Friday, May 13, 2005

Wuddup wuddup howzit yo. A quick whatevs just to let yall know, shit, that, tha jurk storr ain’t outta commission, not by a long one.

If you’re ever in Hawaii Kai or even in Honolulu and don’t mind a quick drive I must hasten you to taste the wares at the Swiss Haus. Sheeiiitt is tasty. I had pork stuffed with ham and cheese and then they litter some bacon and mushroom sauce on that grub, yes it’s off the diet menu.

We were gonna sample the fondue, but the snails crawled their way into the picture and the delicacy was delicatatious. Yes.

Dunno why I’m telling you this shite. Normally any mention of things that are actually done are strictly forbidden, but the owner and operator was such the mack and came by to make sure we were satisfied, and he indicated that wtf and why are people so lazy to venture out of the nuzzle of “town” per se and drag their asses 3 miles past the end of the freeway and grub on phat swizzles? I told him I really didn’t know, but that Hawaiian locals are notorious piles when it comes to driving anywhere, theoretically or not.

In other news, I have to get the fuck out of this office for a spell and continue to obsessively read from the 80’s adventures of the masterful HST. It’s just unbelievable how much it looked like, in 86-87, what with the whole iran contra thing blowing up, that there was just no way the repubs could continue the dominance, especially bush senior who had his muggy imprinted fingernails all over that shit, at least apparently, and yet, he actually crawled his way into the white house, grandma looking old lady and all, to lay the foundation for our current madness. Weird wild stuff.

maybe not so weird when you take into account the fact that (surprise!) the dems could only come up with a weak ass piece of shit like dukakis to run against dubya's pop. Gary Hart? say hello to mr. camera and mrs. hoochie mama in your pantalones. gracias.

Anyway, officer bird says “werd.” And you can quote me on that.

Monday, May 09, 2005

I think I’m gonna rush home after that bell and start getting drunk and watch the phoenix dallas game. Cuz that’s, uh, what I do.

And then, eh, fuck that shit. Everyone can basically kiss my ass. Unless I like you. And most people I like. Except, uh, that guy. And her, over there. And I’m kinda pissed at that dog. No, that one.

It’s probably better that you not read this. Gratzi.
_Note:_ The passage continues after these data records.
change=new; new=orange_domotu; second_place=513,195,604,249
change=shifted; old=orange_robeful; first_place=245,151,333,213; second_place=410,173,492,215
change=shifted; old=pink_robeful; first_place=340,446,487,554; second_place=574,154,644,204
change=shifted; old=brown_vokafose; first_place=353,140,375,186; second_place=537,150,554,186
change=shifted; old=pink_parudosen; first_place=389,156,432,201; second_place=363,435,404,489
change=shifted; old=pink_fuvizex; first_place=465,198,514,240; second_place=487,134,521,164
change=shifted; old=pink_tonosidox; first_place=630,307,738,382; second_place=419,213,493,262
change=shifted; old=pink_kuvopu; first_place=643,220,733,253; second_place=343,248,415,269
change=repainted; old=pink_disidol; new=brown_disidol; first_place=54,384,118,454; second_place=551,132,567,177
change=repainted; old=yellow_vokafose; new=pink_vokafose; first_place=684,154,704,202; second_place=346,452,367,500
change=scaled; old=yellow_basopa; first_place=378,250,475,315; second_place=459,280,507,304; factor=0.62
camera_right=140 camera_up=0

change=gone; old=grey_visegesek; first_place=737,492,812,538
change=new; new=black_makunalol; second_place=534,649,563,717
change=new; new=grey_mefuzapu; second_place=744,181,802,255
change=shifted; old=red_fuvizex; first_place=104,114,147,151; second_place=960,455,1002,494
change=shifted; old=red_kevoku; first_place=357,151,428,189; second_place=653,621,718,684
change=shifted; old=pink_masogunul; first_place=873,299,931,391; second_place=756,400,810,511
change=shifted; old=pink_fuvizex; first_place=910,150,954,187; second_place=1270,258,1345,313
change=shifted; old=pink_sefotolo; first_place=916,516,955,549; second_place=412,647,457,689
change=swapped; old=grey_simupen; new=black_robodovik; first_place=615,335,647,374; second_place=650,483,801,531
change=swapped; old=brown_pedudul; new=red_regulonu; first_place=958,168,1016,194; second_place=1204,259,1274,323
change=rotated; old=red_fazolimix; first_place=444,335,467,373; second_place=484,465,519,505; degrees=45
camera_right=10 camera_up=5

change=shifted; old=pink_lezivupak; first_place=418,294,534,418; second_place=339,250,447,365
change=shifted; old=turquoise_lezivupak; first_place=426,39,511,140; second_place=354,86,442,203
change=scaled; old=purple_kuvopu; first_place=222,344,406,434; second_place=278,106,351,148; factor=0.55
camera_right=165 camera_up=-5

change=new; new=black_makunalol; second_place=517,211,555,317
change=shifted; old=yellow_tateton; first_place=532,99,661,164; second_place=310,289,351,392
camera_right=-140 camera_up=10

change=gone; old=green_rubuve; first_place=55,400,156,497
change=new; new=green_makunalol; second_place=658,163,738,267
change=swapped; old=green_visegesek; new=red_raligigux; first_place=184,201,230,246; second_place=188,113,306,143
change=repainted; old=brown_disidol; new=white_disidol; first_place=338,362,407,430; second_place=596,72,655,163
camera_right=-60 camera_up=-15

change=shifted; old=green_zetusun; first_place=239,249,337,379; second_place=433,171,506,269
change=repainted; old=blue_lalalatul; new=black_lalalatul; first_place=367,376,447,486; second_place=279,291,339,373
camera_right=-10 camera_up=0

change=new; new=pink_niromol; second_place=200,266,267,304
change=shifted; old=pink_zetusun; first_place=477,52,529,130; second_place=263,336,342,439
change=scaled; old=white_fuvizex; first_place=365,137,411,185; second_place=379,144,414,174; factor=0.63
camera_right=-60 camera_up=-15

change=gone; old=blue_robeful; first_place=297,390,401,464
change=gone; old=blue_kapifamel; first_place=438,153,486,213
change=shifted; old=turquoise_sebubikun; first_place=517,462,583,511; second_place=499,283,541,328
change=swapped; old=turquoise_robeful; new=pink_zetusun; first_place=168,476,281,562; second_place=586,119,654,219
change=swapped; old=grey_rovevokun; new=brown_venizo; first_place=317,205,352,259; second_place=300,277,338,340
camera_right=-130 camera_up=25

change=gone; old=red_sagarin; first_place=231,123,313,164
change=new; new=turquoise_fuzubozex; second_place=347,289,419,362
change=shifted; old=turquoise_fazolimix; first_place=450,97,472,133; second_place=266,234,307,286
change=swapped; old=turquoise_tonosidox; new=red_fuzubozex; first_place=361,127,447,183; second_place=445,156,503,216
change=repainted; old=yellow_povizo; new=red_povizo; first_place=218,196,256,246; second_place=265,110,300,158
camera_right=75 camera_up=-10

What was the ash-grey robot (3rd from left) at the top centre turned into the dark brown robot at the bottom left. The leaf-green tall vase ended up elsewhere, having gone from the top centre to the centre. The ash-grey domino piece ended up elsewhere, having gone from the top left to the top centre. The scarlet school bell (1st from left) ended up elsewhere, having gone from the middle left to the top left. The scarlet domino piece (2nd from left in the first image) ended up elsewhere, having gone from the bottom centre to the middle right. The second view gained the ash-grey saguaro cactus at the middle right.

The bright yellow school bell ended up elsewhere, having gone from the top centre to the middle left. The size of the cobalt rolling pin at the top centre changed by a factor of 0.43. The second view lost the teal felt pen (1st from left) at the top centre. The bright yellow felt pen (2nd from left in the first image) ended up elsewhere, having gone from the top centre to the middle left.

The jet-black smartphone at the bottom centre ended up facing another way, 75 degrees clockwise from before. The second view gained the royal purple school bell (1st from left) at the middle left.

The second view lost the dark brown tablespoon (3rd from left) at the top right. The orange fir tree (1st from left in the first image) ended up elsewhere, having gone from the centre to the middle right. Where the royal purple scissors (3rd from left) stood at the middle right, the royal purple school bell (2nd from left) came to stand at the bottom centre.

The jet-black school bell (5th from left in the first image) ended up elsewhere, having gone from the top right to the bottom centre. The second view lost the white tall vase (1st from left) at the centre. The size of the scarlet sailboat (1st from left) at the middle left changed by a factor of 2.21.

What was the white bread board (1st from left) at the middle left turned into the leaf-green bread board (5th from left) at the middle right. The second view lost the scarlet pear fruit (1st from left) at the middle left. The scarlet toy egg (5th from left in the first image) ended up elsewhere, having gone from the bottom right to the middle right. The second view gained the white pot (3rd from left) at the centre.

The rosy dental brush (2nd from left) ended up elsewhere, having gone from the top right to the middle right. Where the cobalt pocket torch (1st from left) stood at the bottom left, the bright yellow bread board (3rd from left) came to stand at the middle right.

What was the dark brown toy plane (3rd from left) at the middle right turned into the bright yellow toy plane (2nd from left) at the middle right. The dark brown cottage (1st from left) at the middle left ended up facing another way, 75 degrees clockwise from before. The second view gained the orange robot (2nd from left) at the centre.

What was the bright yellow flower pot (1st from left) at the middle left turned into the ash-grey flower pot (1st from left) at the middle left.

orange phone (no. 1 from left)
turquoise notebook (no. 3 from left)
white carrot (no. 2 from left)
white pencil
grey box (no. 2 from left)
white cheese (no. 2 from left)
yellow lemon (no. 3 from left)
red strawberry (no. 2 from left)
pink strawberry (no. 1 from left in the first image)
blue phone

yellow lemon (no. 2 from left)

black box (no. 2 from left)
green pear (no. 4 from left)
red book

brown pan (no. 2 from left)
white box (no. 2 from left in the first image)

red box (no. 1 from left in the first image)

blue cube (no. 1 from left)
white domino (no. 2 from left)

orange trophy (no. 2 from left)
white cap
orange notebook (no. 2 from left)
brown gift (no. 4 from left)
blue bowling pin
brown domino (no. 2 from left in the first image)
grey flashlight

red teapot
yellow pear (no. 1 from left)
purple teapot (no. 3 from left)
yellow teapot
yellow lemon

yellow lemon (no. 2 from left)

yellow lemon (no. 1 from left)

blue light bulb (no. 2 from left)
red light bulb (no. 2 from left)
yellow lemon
Well if either of tonite’s games are half as exciting as the ones yesterday, I might be drunk enough to actually care, but probably not, as that would take about 83 gallons of everclear.

No, no, no, no, that just won’t do.

The master thesis is like a hair over 55 thousand werds now. That sounds impressive, but the last 5 grand generally involve either this dude sitting at a funeral and his old man thinking about jumping in the grave and beating up his dad’s dead body, or some guy on an airplane, going to said funeral, and just thinking and thinking and thinking about what a phenomenal piece of shit he is, among other things.

I guess there's a bunch of other shit, but it's turning into this overwrought orgy of subconscious balderdash, directionless, spinning, spiraling; maybe I'll revisit that bit where homey wakes up in the bathroom stall in Atlanta, that had a little promise, possibly a window for something interesting to happen in there. I dunno, I'll keep you posted, or not.

So yeah, the movie version should be out right about the time that Hitler’s having a nice cold iced tea and riding a polar bear with Suge Knight.

pink is the new blog

If liking the above makes me gay, well, engorged penises is the new chartreuse and beetle bailey was prolly playin grabass with marmaduke anyway, so, que sera.